Robinson describes her watercolor paintings as “landscapes that come from the soul.” Whether she’s painting the different blues in the night sky or the purple flowers growing up the rock wall at her home, Robinson has an eye for the color palettes in the natural beauty surrounding her.  

“Having cancer has somehow made me more aware of colors of the night sky, and I’m taking more risks with the paint now,” she said. 

She likes the freedom watercolor gives her. With watercolor, she starts with light colors and keeps adding in the darker layer of complexity. 

“With watercolor you don’t know how it will end up,” Robinson said. “And if I don’t like it I can wash off the canvas in the bathtub.” 

Robinson is a fairly prolific artist. Most of the time it comes easy to her, but sometimes the creativeness is hard to come by.

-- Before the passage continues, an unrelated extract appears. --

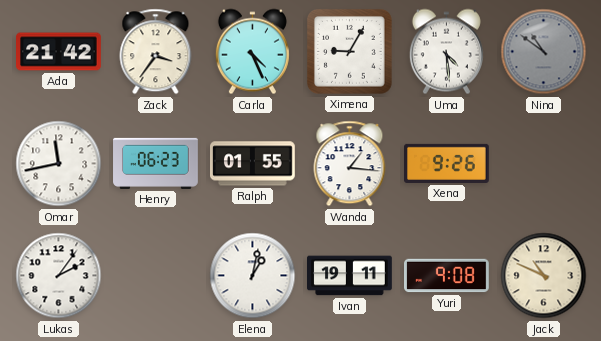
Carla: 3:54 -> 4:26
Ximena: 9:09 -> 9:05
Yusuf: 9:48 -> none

Some days it might take her two hours to finish a piece, while others take a week.   

“When the muse is there I can paint three in a week and then she’s gone,” Robinson said. 

More of her work can be seen and purchased at Wild Fern Gallery in downtown Bryson City, but it’s taken her many years of painting before she was convinced others would be interested in purchasing her work. 

The Bryson City native started painting when she was 17. She remembers taking a lesson or two with well-known local artist Elizabeth Ellison when she and her husband George Ellison had a bookstore in downtown.

“I remember sitting in the back of the store with us both huddled around the kerosene heater and drinking hot tea probably for the first time ever,” Robinson said. 

Painting was put on the backburner when she got married and moved to Virginia to start a family. She picked it up again and had a few more lessons with Ellison when she moved back to Bryson City in the 1980s, but stopped again when her husband was diagnosed with cancer.  

“But when I was 53 — so about eight years ago now — I started painting again and I haven’t stopped this time,” Robinson said. “It was my therapy then just like it’s my therapy now.”

A friend finally convinced Robinson to put her work in a local show at the Swain County Fine Arts Center. While she was convinced no one would be interested, she sold nine paintings at that first art show.  

“The first painting I sold was of Lambert Wilson’s old family barn — and he bought it,” Robinson said with a chuckle. 

But that’s why her work is so popular. For locals, they recognize the Swain County landscapes of Alarka, Noland Creek and Deep Creek. For tourists, they want something to remind them of their trip to Western North Carolina. 

“I think they can see the passion in it and it’s something they relate to because I paint it to make them feel like they are there,” Robinson said. “Whether they are local or visiting, people want to take a piece of the mountains home with them. And I never get tired of them either — I could paint these mountains all day.”